Task: Give every line of the material back exactly, images removed.

Dataset extract:
┌──

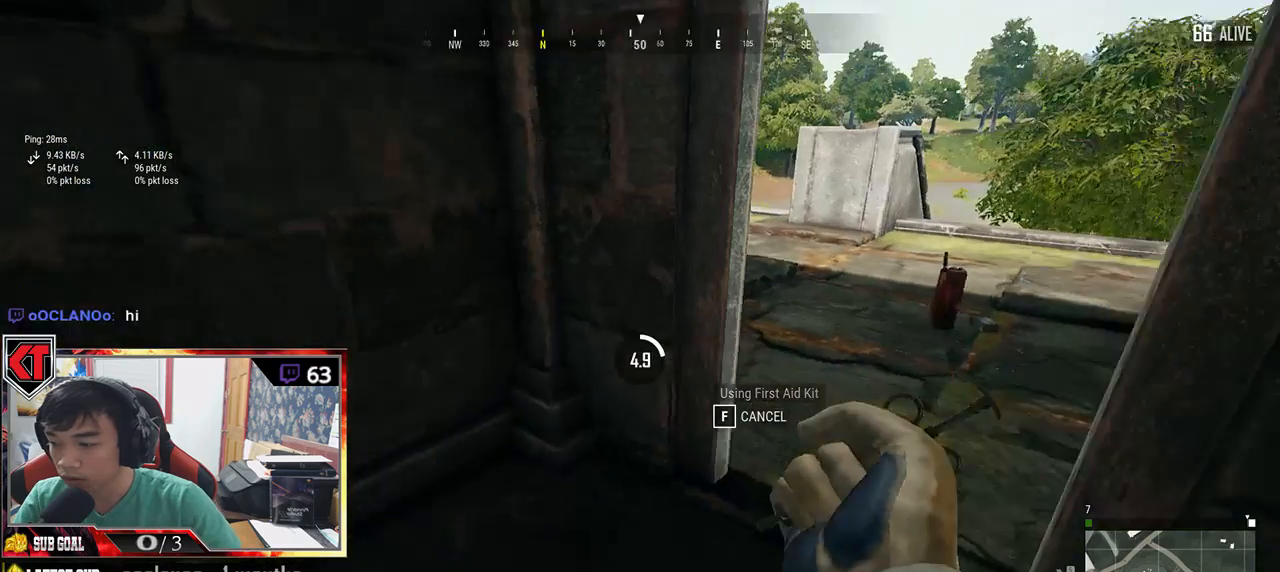
{"keys": [], "mouse": [], "events": []}
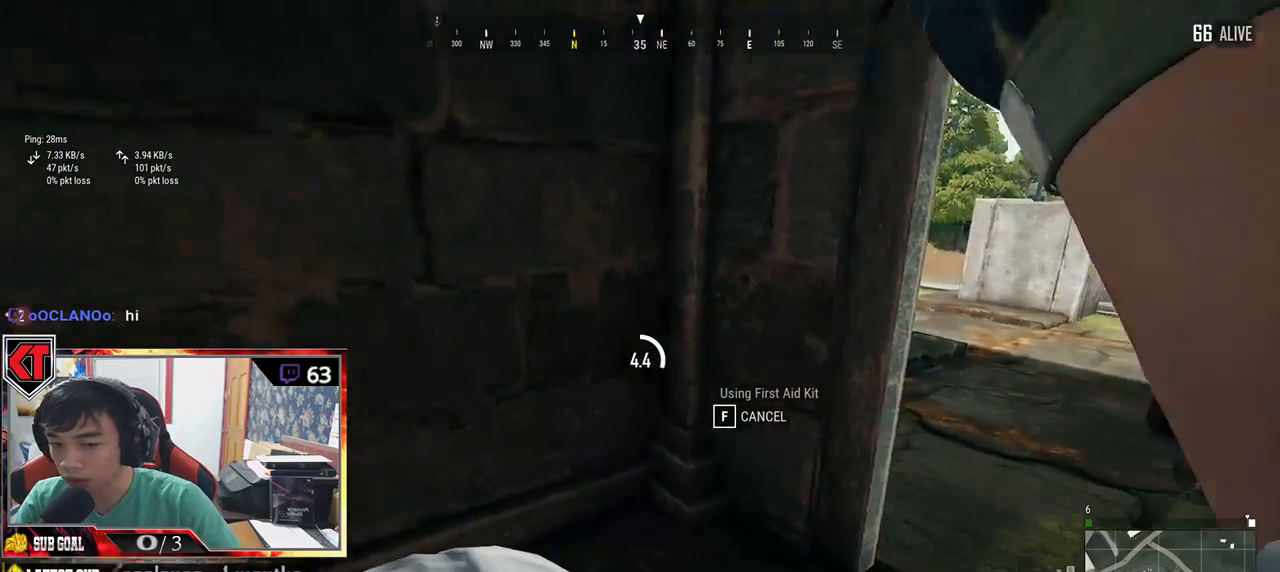
{"keys": [], "mouse": [], "events": []}
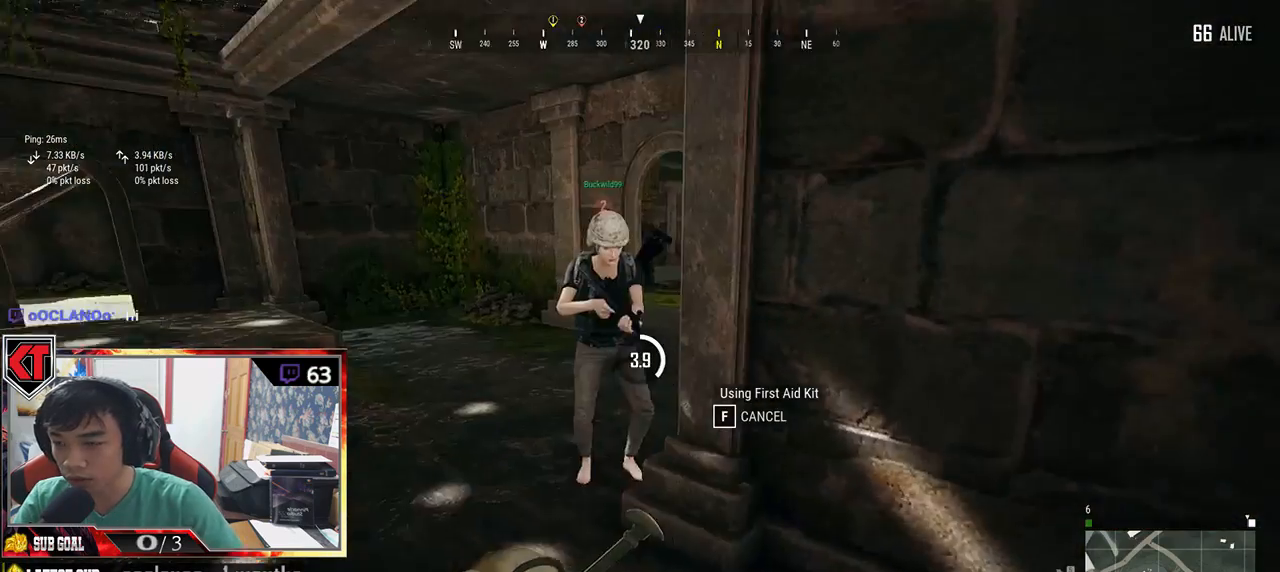
{"keys": [], "mouse": [], "events": []}
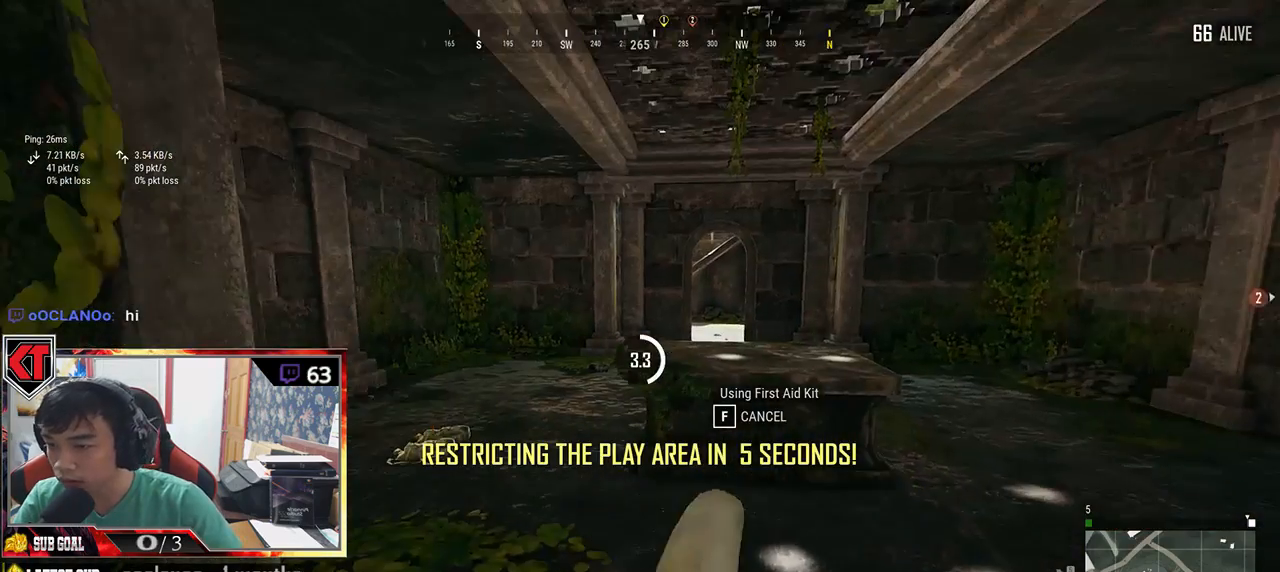
{"keys": [], "mouse": [], "events": []}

└──

Worked solution:
{"keys": [], "mouse": [], "events": []}
{"keys": [], "mouse": [], "events": []}
{"keys": [], "mouse": [], "events": []}
{"keys": [], "mouse": [], "events": []}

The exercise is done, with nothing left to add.